Tarefas =
1) Duplique o trecho do texto sobre o documentário de Elon Musk que vai de "O filme mostra" até "a considera morta.", incluindo essas palavras.
2) Segundo o texto sobre o documentário de Elon Musk, em que ano Alex Gibney começou a desenvolver o projeto?

Trecho do texto =
........

VENEZA — O documentário sobre Elon Musk dirigido pelo cineasta norte-americano Alex Gibney foi apresentado fora de competição no Festival de Veneza. O filme revisita a trajetória do empresário, sua vida familiar e a expansão de seu poder, provocando no público uma combinação de medo, revolta e desprezo, além de dúvidas sobre o futuro.
Gibney começou a desenvolver o projeto em 2019 e tentou entrevistar Musk. A resposta veio pelo Twitter, antes de a rede social ser comprada pelo empresário: "Gibney is a douche". Sem a participação do bilionário, o diretor criou um avatar inspirado nele, que reproduz declarações feitas em entrevistas ao longo da carreira.
O filme mostra Musk desde os primeiros anos como um jovem ligado a histórias em quadrinhos e videogames até a transformação em um dos homens mais poderosos do mundo. Uma das ideias atribuídas a ele é a dúvida sobre a possibilidade de a humanidade viver em uma simulação.
Família e disputas pessoais
A produção aborda também a família do empresário. Musk é apresentado como pai de 14 filhos conhecidos. Entre eles está Vivian Wilson, de 24 anos, que mudou legalmente de gênero e de sobrenome. O documentário afirma que o pai não usa seu nome atual e a considera morta.

........

(Trechos de dados)
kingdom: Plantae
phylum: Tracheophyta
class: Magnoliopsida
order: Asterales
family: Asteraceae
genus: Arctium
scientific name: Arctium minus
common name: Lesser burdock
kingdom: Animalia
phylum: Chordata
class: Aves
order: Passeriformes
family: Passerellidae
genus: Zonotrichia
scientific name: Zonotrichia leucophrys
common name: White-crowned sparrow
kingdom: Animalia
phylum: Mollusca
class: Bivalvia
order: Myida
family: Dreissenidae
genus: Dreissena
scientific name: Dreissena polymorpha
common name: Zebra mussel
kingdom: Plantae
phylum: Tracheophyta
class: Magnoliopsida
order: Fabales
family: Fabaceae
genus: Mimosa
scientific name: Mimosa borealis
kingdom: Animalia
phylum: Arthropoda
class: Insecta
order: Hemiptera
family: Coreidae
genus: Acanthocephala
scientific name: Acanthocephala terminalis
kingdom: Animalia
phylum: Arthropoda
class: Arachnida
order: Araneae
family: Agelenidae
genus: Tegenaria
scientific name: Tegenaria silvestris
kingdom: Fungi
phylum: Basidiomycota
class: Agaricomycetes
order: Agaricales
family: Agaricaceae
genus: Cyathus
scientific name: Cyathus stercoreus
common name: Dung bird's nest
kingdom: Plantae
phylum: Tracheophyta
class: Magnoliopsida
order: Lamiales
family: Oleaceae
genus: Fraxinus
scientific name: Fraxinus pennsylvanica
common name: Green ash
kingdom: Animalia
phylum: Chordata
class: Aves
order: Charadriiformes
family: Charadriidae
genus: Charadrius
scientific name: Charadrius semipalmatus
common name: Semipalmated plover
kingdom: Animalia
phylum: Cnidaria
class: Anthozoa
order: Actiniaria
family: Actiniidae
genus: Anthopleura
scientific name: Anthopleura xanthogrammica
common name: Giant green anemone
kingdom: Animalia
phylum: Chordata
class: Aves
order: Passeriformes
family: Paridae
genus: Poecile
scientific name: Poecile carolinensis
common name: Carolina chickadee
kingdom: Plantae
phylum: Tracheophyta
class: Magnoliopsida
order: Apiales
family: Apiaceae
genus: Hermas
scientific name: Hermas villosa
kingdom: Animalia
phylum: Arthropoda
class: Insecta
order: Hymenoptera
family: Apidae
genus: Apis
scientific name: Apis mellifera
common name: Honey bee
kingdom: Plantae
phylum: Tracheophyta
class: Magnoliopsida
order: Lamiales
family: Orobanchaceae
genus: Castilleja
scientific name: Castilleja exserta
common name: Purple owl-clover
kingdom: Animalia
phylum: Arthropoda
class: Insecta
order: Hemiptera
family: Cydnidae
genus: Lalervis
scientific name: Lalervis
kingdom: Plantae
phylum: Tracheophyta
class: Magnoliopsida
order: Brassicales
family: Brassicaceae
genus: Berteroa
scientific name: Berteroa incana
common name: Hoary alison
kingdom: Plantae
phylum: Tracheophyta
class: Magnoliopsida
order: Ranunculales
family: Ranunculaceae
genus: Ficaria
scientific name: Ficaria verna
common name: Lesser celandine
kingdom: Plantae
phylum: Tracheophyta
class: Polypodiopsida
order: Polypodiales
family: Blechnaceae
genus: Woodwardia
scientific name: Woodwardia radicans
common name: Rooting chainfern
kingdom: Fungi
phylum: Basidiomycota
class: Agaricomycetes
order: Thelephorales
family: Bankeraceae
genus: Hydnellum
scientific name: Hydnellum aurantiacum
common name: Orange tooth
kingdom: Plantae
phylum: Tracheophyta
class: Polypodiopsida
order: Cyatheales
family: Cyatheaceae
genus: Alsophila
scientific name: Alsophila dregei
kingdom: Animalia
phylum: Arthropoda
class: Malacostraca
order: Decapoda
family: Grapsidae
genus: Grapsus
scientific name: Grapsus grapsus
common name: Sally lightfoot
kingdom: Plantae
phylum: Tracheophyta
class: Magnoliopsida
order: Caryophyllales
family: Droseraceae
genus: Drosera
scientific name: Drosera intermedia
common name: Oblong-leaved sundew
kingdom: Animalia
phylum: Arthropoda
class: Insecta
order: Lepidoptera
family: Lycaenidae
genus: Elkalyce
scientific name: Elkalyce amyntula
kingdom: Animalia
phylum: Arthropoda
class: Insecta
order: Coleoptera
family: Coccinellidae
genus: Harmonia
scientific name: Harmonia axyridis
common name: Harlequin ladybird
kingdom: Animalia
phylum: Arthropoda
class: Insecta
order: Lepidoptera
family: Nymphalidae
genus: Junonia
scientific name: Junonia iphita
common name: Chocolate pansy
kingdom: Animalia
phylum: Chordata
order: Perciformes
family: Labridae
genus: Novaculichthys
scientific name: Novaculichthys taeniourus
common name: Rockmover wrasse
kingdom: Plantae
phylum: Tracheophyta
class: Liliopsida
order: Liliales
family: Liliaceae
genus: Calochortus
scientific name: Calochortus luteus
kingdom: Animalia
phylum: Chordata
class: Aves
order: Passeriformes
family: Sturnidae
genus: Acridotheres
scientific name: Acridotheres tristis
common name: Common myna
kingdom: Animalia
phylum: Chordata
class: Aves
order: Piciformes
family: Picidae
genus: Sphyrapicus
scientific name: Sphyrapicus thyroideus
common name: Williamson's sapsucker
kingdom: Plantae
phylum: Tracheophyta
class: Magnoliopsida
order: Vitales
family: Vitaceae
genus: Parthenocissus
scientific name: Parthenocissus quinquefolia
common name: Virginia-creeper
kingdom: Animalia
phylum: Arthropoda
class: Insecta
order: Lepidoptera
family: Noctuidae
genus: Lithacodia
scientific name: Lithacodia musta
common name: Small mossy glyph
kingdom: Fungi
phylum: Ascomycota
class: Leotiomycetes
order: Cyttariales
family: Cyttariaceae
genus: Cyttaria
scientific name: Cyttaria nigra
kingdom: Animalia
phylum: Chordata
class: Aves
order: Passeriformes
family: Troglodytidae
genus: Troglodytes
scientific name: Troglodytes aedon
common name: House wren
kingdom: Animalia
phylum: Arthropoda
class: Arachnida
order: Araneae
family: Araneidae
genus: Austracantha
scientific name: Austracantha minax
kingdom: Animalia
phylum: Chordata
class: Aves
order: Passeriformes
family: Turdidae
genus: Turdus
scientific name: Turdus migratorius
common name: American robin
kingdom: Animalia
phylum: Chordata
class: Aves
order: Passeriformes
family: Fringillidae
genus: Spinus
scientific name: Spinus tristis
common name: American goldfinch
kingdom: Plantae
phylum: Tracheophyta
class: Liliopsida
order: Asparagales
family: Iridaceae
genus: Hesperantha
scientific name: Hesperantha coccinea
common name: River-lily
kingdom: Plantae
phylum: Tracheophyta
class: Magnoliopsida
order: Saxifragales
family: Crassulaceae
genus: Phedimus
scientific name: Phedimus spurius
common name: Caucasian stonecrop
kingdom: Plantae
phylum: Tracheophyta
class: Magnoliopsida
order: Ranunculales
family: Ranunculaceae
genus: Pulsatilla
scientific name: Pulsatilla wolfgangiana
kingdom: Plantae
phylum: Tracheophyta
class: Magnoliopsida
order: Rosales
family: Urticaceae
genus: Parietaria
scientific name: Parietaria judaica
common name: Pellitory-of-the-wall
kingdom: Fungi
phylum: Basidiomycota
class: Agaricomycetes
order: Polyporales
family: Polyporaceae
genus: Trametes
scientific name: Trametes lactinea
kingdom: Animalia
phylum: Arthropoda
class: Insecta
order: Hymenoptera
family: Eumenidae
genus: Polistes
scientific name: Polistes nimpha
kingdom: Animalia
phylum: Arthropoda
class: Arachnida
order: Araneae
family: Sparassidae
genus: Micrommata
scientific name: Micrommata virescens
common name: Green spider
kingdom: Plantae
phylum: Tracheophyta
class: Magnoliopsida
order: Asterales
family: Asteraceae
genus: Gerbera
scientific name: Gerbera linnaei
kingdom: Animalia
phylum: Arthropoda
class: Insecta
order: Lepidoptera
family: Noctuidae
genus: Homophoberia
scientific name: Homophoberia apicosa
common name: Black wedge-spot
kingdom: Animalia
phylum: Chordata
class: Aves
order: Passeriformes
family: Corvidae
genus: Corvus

........

Resultados do exercício =
1)
O filme mostra Musk desde os primeiros anos como um jovem ligado a histórias em quadrinhos e videogames até a transformação em um dos homens mais poderosos do mundo. Uma das ideias atribuídas a ele é a dúvida sobre a possibilidade de a humanidade viver em uma simulação.
Família e disputas pessoais
A produção aborda também a família do empresário. Musk é apresentado como pai de 14 filhos conhecidos. Entre eles está Vivian Wilson, de 24 anos, que mudou legalmente de gênero e de sobrenome. O documentário afirma que o pai não usa seu nome atual e a considera morta.

2) Em 2019.